In 2018 the paper Searching for activation functions by researchers at Google Brain team proposes a novel activation function called Swish, which was discovered using a Neural Architecture Search (NAS) approach and showed significant improvement in performance compared to standard activation functions like ReLU or Leaky ReLU.

Swish consistently matches or outperforms ReLU activation function on deep networks applied to various challenging domains such as image classification machine translation etc.

Mathematically it can be represented as:

\[ f(x) = \frac{x}{1 + e^{-\beta x}} \]

where \(\beta\) is either a constant or trainable parameter depending on the model.

it can also written in terms of sigmoid activation function

\[ f(x) = x*sigmoid(\beta x) \]

at \(\beta=1\) the function becomes equivalent to sigmoid linear unit or SiLU.

\[ f(x) = \frac{x}{1+ e^{-x}} \]

code for Swish activation function

import numpy as np

def swish(x,beta = 1.0):
    return x*(1/(1+np.exp(-beta*x)))

plot for Swish activation function

import numpy as np
import matplotlib.pyplot as plt

x_values = np.linspace(-5, 5, 100)
swish_values = swish(x_values)

# Plot the Swish function
plt.plot(x_values, swish_values, label='Swish Function (beta=1.0)')
plt.title('Swish Activation Function')
plt.xlabel('Input')
plt.ylabel('Output')
plt.axhline(0, color='black', linewidth=0.5)
plt.axvline(0, color='black', linewidth=0.5)
plt.grid(color='gray', linestyle='--', linewidth=0.5)
plt.show()

SELU

Scaled Exponential Linear Unit or SELU was defined in self-normalizing networks and takes care of internal normalization which means each layer preserves the mean and variance from the previous layers.
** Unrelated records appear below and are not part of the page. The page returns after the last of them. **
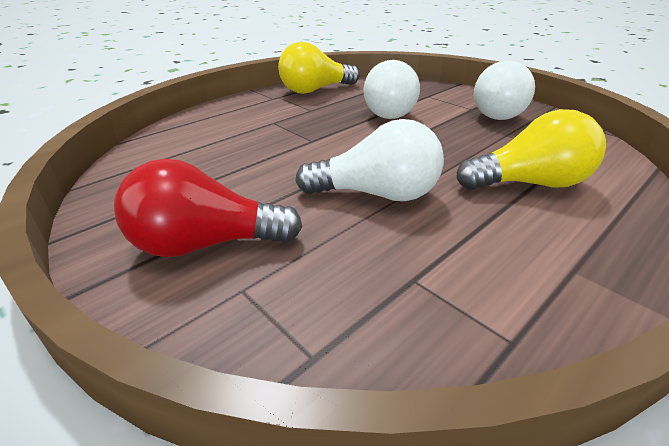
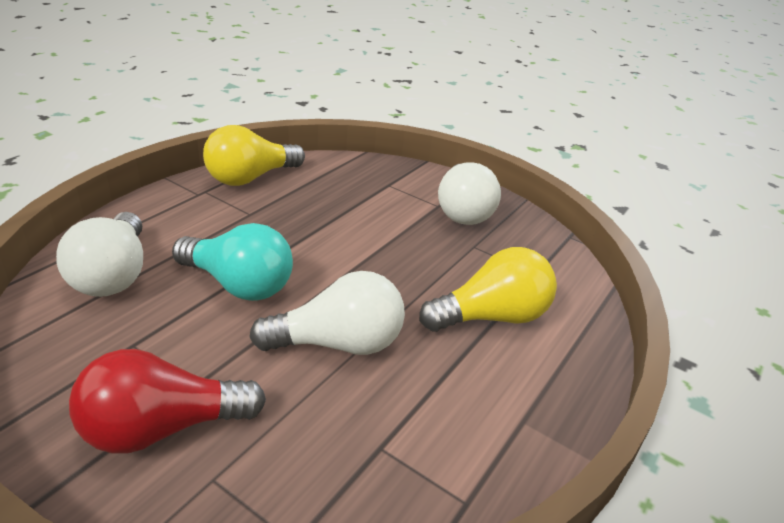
camera: 15 degrees left, 0 degrees up
white light bulb [364,60,420,119] -> white light bulb moved to [56,212,143,297]
none -> turquoise light bulb [172,223,293,301]

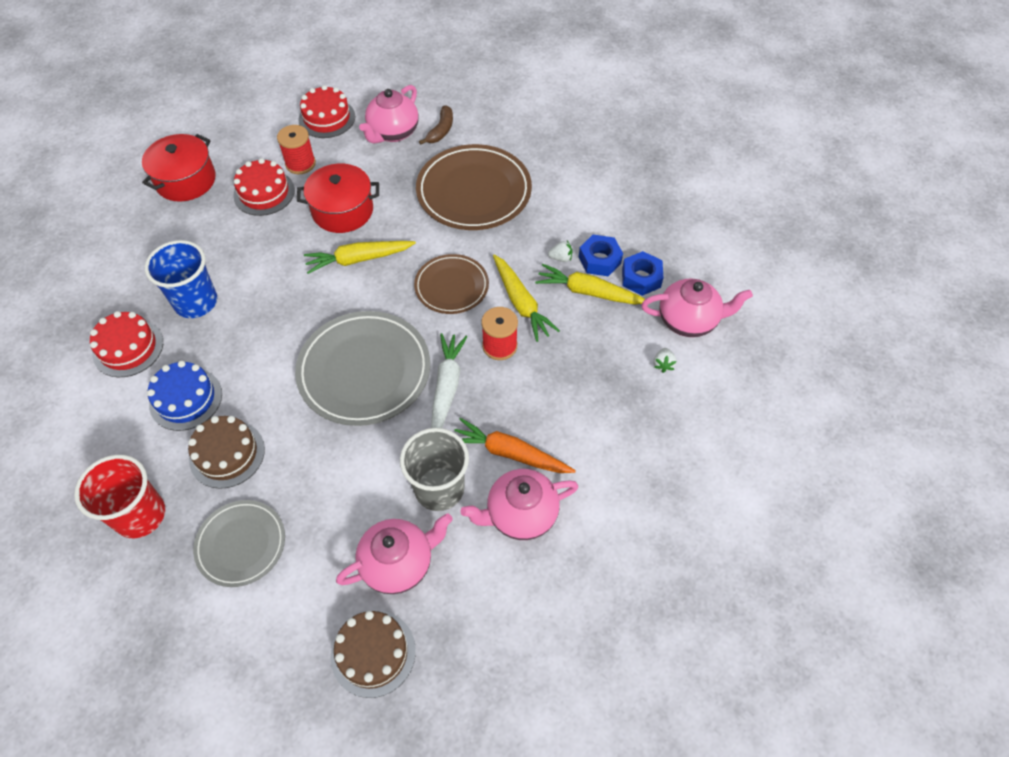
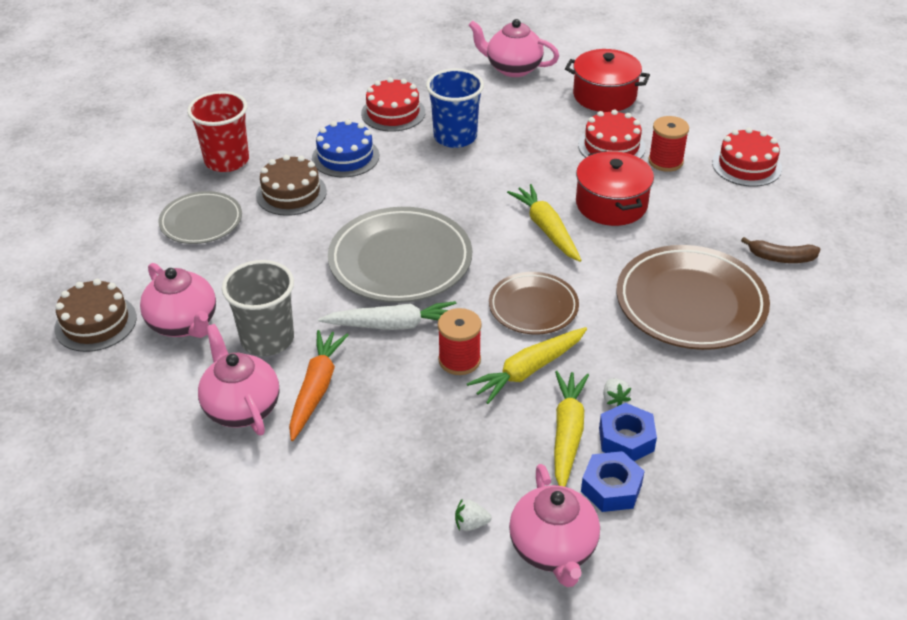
camera: 80 degrees right, 15 degrees down
pink teapot [359,85,419,144] -> pink teapot moved to [468,19,559,77]

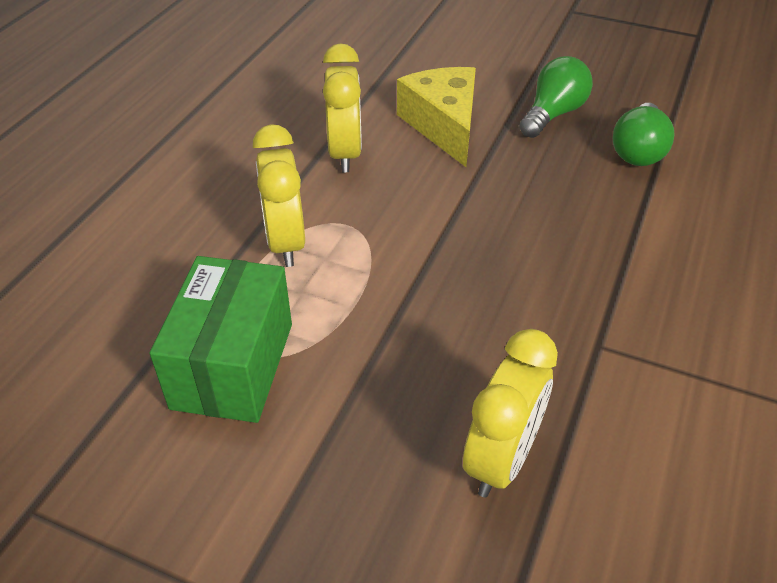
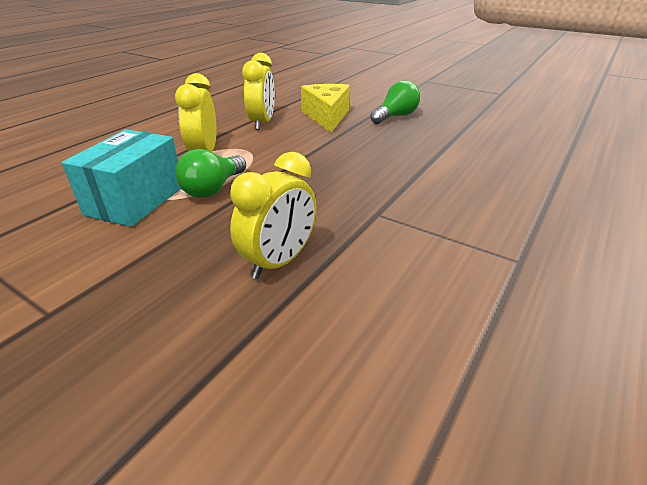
camera: 10 degrees right, 10 degrees down
green box [150,256,292,423] -> turquoise box [62,129,181,227]
green light bulb [613,103,675,166] -> green light bulb moved to [175,149,246,198]

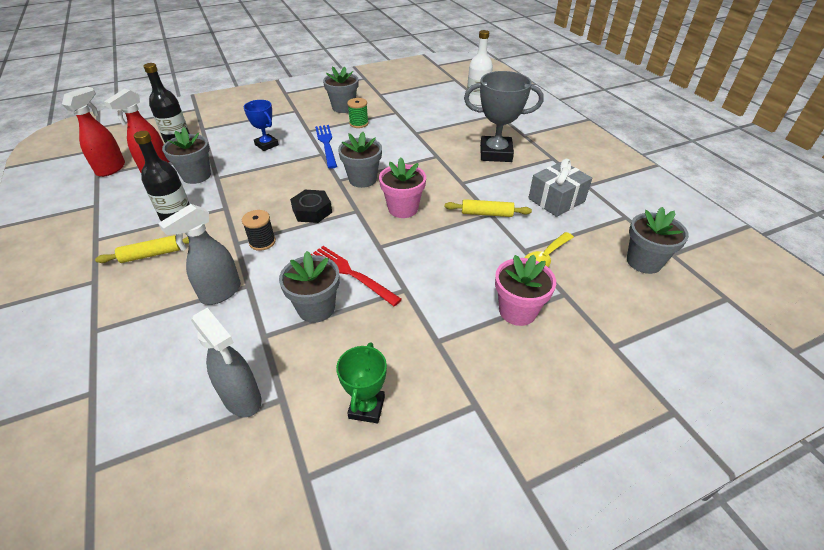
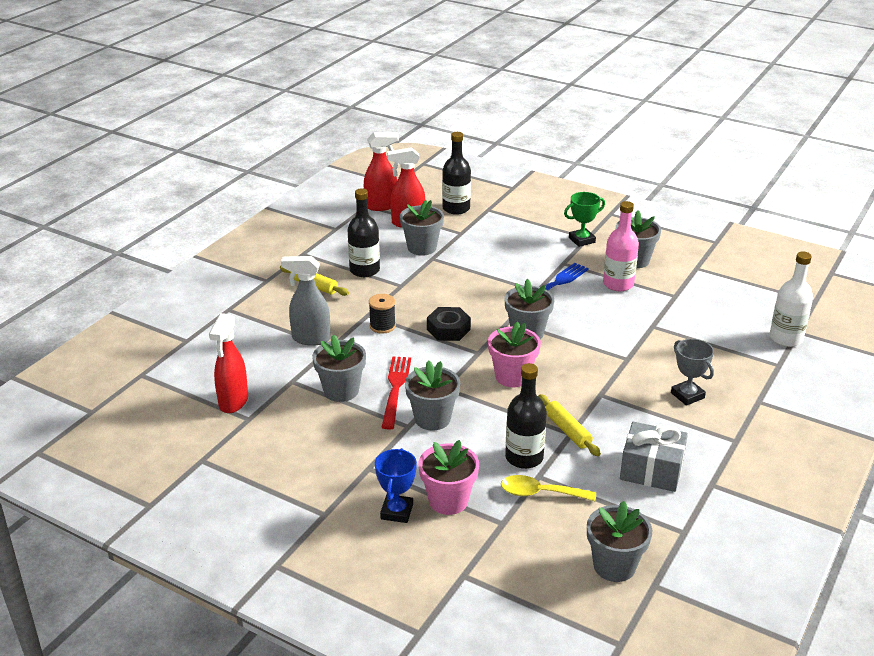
camera: 55 degrees right, 10 degrees down
grey spray bottle [191,308,262,417] -> red spray bottle [209,313,248,413]
blue trophy [244,100,279,151] -> blue trophy moved to [375,448,417,523]
green trophy [336,342,387,423] -> green trophy moved to [564,192,605,247]
green spool [347,98,369,128] -> pink bottle [603,201,639,291]
grey trophy [464,71,543,162] -> grey trophy [671,339,714,406], size x0.58
none -> grey flower pot [405,360,460,430]
none -> black bottle [505,363,547,469]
SELU enables this normalization by adjusting the mean and variance.

Mathematically it can be represented as:

\[ \begin{equation} f(\alpha, x) = \lambda \begin{cases} \alpha(e^x - 1), & \text{if}\ x \lt 0 \\ x, & \text{otherwise} \\ \end{cases} \end{equation} \]

SELU has values of α and λ predefined.

code for SELU activation function

import numpy as np

def selu(x, alpha=1.67326, lambda_=1.0507):
    return lambda_ * np.where(x > 0, x, alpha * (np.exp(x) - 1))

plot for SELU activation function

import numpy as np
import matplotlib.pyplot as plt

x_values = np.linspace(-5, 5, 100)
selu_values = selu(x_values)

# Plot the SELU function
plt.plot(x_values, selu_values, label='SELU Function (alpha=1.67326, lambda=1.0507)')
plt.title('Scaled Exponential Linear Unit (SELU) Activation Function')
plt.xlabel('Input')
plt.ylabel('Output')
plt.axhline(0, color='black', linewidth=0.5)
plt.axvline(0, color='black', linewidth=0.5)
plt.grid(color='gray', linestyle='--', linewidth=0.5)
plt.show()

The main advantage of SELU over ReLU is internal normalization is faster than external normalization, which means the network converges faster.

SELU is a relatively newer activation function and needs more papers on architectures such as CNNs and RNNs, where it is comparatively explored.

Softmax

Softmax is generalization of sigmoid activation function which can be used for multi-class classification. The softmax function squashes the outputs of each unit to be between 0 and 1, just like a sigmoid function. But it also divides each output such that the total sum of the outputs is equal to 1.

Assume that you have three classes, meaning that there would be three neurons in the output layer. Now, suppose that your output from the neurons is [1.8, 0.9, 0.68]. Applying the softmax function over these values to give a probabilistic view will result in the following outcome: [0.58, 0.23, 0.19].

\[ f(z_i) = \frac{e^{z_{i}}}{\sum_{j=1}^K e^{z_{j}}} \ \ \ for\ i=1,2,\dots,K \]

code for Softmax activation function

import numpy as np

def softmax(z):
    exp_z = np.exp(z)
    return exp_z / np.sum(exp_z)

Choosing the right activation function

Below are some rule of thumb for choosing the right activation function :

Activation function in output layer depends on type of prediction problem.
- Binary Classification - Sigmoid
- Multi-class Classification - Softmax
- Regression - Linear
- Multilabel Classification—Sigmoid
Activation function in hidden layer
- Start with using ReLU function and then move over to other activation functions if ReLU doesn’t provide optimum results.
- Don’t use sigmoid and Tanh activation functions in hidden layer as they can cause vanishing gradient problem.
- Swish function is used in neural networks having a depth greater than 40 layers.